You can have civilization, or you can have neon.

You can have happiness, or you can have neon.

This anecdote is rather humorous:

An urban legend grew up that the most dangerous intersection in Vancouver was along Kingsway where a flashing neon woman swung back and forth, mesmerizing drivers.

As German sociologist Georg Simmel wrote in his famous essay, “The Metropolis and Mental Life,” (1903) the growth of the modern city in the early twentieth century impacted city dwellers psychologically in a new way than ever before. Cities bombarded us with stimuli of all shapes and sizes, contributing to the feeling Simmel identified as the blasé. The blasé is an attitude of indifference caused by the over-stimulation of the nerves because of the rapidly changing sights and sounds in the city. Blasé becomes an item of clothing we wear when stepping out into the streets: it’s a protective shield from the 24-7 advertising assault on our senses. It’s not hard to see how neon signs play a role in this urban armour.

So, what’s your reaction to neon signs? Love ’em or leave ’em?

Who’s Reading Who?

My interest in text and the city started by walking around downtown Vancouver and noticing poems on buildings—words on a space different than what we’re used to. I still stop for words (like Here Comes, A Window Story) and this building seen while roaming around the East Side Culture Crawl:

So when I heard the Contemporary Art Gallery in downtown Vancouver was featuring a window exhibit by Turkish artist Meriç Algün Ringborg called Metatext, I went to check it out, to read it.

The exhibit is literally written into the front façade of the building (as shown above), on several different window panels. You read it from left to right, like you would a novel. And as you read it, you feel you are reading something like a novel.

And then you feel you really have no idea what you’re reading. A string of words—or definitions—is closer to what it is. Here’s the description from the CAG:

The new work at the Contemporary Art Gallery takes the English dictionary as its starting point. Using only selected definitions of specific words, this ambitious commission appears as a series of inter-related sentences notionally composing mini-narratives and realized in a way that seems to incorporate different voices and characters. As such the work evolves out of the dictionary akin to a fragmentary novel or short story, a series of episodes branching out into a loose meta-narrative concerning writing as a creative act as implied through the use of this ‘found’ language.

It is a strange experience reading the text(s) because each line relates slightly to what’s around it, but also completely interrupts it with something new. Metatext plays with the idea of being a novel and yet lacks any of the cohesiveness we look for in novels.
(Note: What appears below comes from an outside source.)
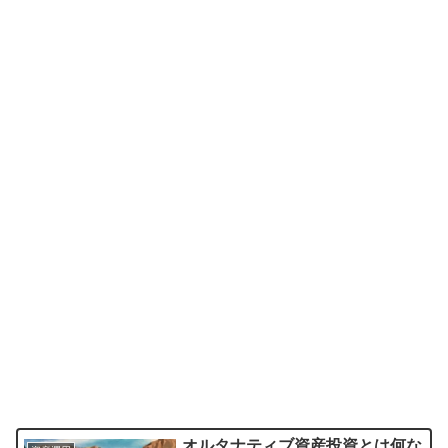
オルタナティブ資産投資とは何な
It is terribly self-conscious and long-winded about what it is doing—writing about writing, and a little pompous about it too: “the book that I’ve just written. considering the conditions, it’s very good” . . . “the book is a thoroughly entertaining read. it’s the best novel I’ve ever read”. The whole thing reads very ironically because by the end, we realize we have just read the novel being talked about (this metatext on the windows) and it isn’t very good but the author(s) thinks it is, and do we feel pity for the deluded writer, or sympathy because no doubt we’ve been there too, or annoyance for having spent twenty minutes reading this text that makes no sense, and what kind of dictionary is she using anyway?
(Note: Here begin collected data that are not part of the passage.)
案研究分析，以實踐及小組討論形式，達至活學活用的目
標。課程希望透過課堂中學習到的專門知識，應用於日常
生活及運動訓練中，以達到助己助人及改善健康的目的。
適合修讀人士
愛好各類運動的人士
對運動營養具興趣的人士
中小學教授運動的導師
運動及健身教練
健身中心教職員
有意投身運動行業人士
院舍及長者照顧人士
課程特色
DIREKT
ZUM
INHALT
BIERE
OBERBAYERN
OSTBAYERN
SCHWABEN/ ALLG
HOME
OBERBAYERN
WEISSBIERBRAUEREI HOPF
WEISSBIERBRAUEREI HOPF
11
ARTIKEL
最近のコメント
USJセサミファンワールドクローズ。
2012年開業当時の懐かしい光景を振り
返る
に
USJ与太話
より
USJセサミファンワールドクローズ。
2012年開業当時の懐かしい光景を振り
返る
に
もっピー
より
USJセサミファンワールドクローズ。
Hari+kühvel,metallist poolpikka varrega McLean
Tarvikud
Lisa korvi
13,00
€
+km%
IMG_6626Since the text is embedded into a building in downtown Vancouver, it makes us consider narratives of the city and the people who inhabit its space. How do our narratives of private and public overlap? The picture below showing my reflection, along with the buildings in the background, speak to this confluence of private and public. The act of writing a novel is typically a solitary activity, done in the privacy of a home, with typewriter/computer and one’s own thoughts late at night or early in the morning. What happens when it is exposed in a public space, a city space where we use words and construct narratives on a daily basis? How do our inner and outer words interact, especially in Vancouver, a city that never lets you escape your reflection as you’re walking to the office, walking to the grocery store, walking to and from home? We see ourselves in the window and wonder, who’s reading who?